Trade You Your Manhattan Office Tower for My Westchester Suburb

In January 1914, The Times reported that Mr. Carrington and the bondholders had reached a deal to sell the property to an unknown buyer for $2.2 million in January 1914. “In part payment,” Bell transferred ownership of Philipse Manor to Carrington and his associates. (Carrington did not hold on to all of Philipse Manor for long. The Times reported in May 1915 that the 303 Fifth Avenue Corporation sold a 17-acre plot overlooking the Hudson River to the Chevrolet Motor Company.)

 

THE BELL FAMILY HAS owned the 100-year-old 303 Fifth Avenue for all but five years of its history. “It was difficult in the 1930s,” Nicholas Bell said. “We were having trouble paying the mortgage. It’s been up and down since then.”

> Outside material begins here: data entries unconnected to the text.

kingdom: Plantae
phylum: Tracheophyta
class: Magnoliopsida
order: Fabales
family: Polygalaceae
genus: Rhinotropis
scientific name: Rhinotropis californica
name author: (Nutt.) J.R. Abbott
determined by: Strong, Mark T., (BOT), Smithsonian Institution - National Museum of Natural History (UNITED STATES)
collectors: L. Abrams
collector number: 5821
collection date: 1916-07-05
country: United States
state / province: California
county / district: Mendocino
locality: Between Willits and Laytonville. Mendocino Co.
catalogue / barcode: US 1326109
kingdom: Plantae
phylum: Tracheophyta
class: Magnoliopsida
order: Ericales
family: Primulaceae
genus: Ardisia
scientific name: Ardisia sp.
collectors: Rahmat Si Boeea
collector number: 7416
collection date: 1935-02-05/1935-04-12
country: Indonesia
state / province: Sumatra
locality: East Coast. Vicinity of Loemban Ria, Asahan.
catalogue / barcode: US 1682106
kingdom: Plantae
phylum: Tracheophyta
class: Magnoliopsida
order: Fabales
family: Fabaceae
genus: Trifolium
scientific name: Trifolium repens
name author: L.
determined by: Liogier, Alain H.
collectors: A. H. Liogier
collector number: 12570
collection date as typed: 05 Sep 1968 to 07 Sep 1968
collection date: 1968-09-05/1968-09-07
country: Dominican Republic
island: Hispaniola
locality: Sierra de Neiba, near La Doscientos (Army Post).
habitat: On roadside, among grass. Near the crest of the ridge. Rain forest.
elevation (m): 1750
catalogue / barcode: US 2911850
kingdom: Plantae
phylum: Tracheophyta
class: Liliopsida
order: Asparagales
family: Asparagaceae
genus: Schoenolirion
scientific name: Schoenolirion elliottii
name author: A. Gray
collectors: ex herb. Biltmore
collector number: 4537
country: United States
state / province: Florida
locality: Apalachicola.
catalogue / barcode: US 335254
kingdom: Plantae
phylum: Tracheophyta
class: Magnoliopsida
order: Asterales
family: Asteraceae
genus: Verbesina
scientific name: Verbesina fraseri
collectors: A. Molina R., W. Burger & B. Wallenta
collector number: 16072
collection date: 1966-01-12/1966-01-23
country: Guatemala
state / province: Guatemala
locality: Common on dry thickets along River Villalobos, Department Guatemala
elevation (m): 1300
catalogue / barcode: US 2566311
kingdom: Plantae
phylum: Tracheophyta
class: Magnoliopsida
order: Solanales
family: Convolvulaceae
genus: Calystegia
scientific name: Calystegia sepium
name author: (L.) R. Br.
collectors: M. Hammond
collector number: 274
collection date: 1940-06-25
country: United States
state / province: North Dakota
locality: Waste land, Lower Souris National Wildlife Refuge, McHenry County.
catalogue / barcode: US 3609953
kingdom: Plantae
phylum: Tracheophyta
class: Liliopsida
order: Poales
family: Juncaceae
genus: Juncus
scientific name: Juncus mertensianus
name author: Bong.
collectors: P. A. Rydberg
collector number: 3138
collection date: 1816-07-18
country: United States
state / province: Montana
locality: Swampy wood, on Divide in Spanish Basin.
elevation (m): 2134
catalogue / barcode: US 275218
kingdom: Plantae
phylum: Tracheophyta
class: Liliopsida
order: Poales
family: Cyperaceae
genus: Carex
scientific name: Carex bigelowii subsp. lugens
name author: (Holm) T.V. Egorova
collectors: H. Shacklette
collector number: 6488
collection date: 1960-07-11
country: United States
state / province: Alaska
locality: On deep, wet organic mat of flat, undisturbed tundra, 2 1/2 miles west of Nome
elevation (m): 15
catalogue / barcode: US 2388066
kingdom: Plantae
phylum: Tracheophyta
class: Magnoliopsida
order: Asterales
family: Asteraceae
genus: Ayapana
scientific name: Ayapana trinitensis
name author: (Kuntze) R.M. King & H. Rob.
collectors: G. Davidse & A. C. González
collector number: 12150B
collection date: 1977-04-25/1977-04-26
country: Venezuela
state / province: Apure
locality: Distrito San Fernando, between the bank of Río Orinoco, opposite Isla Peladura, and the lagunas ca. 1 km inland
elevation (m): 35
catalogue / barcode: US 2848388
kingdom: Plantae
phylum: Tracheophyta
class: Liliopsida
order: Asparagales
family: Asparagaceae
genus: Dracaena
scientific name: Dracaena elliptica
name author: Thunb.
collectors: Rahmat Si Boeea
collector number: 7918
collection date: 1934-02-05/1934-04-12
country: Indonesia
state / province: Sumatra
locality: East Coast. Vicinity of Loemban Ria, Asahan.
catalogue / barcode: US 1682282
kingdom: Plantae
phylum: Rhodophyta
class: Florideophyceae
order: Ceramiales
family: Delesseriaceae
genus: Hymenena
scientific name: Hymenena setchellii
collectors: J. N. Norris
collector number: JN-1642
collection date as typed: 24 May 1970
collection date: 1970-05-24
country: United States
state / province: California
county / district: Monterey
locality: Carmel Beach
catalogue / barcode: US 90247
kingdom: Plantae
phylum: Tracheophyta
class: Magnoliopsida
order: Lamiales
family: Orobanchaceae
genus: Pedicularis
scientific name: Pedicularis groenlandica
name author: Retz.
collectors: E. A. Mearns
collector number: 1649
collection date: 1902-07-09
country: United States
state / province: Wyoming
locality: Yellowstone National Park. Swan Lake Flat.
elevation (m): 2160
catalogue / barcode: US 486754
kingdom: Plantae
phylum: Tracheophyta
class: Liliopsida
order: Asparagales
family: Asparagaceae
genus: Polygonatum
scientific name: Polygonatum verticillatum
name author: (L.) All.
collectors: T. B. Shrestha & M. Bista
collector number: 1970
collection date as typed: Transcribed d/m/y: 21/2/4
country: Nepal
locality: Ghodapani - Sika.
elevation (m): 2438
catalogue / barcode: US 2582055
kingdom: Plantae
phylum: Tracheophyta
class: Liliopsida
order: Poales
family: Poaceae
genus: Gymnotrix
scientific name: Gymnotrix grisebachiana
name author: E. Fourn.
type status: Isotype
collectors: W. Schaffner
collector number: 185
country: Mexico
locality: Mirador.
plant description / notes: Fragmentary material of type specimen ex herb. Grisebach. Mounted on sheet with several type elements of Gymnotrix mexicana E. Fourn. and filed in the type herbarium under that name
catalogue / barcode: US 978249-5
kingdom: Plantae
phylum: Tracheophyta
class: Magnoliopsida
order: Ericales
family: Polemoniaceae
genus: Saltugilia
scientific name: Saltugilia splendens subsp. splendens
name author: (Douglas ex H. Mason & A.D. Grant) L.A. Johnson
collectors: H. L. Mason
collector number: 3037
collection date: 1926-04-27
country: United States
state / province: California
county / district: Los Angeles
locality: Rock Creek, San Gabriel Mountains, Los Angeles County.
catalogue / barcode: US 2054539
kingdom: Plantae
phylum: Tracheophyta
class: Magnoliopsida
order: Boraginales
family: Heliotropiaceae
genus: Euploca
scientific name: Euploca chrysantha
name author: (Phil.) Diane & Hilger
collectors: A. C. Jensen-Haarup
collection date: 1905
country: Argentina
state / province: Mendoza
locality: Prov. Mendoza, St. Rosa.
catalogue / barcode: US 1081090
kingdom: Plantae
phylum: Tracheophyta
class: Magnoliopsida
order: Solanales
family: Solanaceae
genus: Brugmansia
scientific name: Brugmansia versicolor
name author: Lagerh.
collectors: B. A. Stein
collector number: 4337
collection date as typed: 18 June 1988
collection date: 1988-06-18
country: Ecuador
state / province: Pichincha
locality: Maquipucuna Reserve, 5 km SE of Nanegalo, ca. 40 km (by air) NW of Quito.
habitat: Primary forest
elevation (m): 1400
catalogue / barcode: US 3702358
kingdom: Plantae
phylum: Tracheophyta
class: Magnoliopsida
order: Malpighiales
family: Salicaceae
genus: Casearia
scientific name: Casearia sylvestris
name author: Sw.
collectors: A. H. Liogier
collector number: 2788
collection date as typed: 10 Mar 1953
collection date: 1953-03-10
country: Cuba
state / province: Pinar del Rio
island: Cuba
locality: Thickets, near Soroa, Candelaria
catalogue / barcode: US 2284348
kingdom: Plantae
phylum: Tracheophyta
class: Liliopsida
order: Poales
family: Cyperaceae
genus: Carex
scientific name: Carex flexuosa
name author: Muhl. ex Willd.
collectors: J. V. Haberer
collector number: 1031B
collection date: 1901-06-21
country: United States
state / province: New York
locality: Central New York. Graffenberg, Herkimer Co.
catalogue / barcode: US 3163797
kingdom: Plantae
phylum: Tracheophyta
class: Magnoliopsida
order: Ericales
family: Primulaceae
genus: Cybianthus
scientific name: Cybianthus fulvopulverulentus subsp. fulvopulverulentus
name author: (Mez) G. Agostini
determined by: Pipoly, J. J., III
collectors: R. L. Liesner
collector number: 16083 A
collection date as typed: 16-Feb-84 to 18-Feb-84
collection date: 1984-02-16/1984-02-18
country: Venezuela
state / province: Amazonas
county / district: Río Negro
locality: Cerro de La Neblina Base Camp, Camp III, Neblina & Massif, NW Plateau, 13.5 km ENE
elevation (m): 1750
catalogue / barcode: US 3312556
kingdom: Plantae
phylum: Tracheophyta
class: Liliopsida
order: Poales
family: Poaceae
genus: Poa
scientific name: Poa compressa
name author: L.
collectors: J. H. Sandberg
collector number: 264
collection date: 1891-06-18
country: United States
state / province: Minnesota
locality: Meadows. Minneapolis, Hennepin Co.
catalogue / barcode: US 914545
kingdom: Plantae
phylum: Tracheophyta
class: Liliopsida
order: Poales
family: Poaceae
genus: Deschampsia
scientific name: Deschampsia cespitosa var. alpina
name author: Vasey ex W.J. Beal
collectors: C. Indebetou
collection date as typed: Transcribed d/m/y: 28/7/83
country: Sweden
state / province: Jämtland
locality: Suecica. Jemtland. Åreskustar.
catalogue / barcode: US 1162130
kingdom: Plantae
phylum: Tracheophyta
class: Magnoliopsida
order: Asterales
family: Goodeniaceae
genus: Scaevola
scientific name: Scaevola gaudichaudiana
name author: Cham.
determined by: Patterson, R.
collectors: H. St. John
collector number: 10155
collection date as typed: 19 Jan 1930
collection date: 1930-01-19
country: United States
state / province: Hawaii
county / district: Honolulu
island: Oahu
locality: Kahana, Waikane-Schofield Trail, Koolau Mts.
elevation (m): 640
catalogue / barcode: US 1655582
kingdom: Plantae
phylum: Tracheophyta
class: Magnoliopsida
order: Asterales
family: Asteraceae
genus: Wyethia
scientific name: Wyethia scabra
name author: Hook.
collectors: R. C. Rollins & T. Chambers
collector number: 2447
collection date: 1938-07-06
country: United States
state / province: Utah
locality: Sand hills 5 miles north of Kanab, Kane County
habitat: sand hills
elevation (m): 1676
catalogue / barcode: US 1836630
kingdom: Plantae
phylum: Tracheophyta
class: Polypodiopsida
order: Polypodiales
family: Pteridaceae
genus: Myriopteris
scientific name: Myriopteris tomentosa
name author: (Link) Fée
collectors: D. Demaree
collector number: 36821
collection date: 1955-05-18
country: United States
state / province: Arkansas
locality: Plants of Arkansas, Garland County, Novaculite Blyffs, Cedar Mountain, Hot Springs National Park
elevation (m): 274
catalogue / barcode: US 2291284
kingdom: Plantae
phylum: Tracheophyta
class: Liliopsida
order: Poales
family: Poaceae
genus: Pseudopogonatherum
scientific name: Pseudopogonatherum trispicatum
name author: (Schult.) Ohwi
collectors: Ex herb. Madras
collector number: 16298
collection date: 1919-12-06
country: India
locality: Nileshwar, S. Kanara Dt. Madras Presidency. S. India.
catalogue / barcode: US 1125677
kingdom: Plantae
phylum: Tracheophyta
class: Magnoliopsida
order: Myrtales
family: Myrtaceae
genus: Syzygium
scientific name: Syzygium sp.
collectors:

Mr. Bell, who like his great-grandfather is based in England, flirted with the idea of working with a local partner to renovate the building in 2000, but ultimately chose not to. “If we’d gone with a developer, he might have wanted to increase borrowing and do the construction very quickly,” he said. “A lot of local investors wanted to be incentived and wanted an equity interest. We had had two other equity investors in the past, and, in one case, it had led to litigation.”

The case ultimately settled and the Bell family bought out its former partners.

The slump in the early 1990s also took its toll as well, and, since January, the property has suffered from the latest downturn.

Occupancy at 303 Fifth has dropped 12 percent from last year, when the building was 100 percent leased, according to leasing manager Richard Chieffo. The building has always catered to smaller tenants, in the 400- to 700-square-foot range, though the initial popularity with fashion and design companies that earned it the nickname the Jewelry Building has lately given way to a more buttoned-up roster of law and accounting firms.

The 200 current tenants pay an average of $38 a square foot, Mr. Chieffo said, and leasing activity has started to pick up in the past few weeks. “I know there are a lot of buildings in the city that are sitting on 25- to 30-percent-vacant units, but we’re holding up at 12 percent.”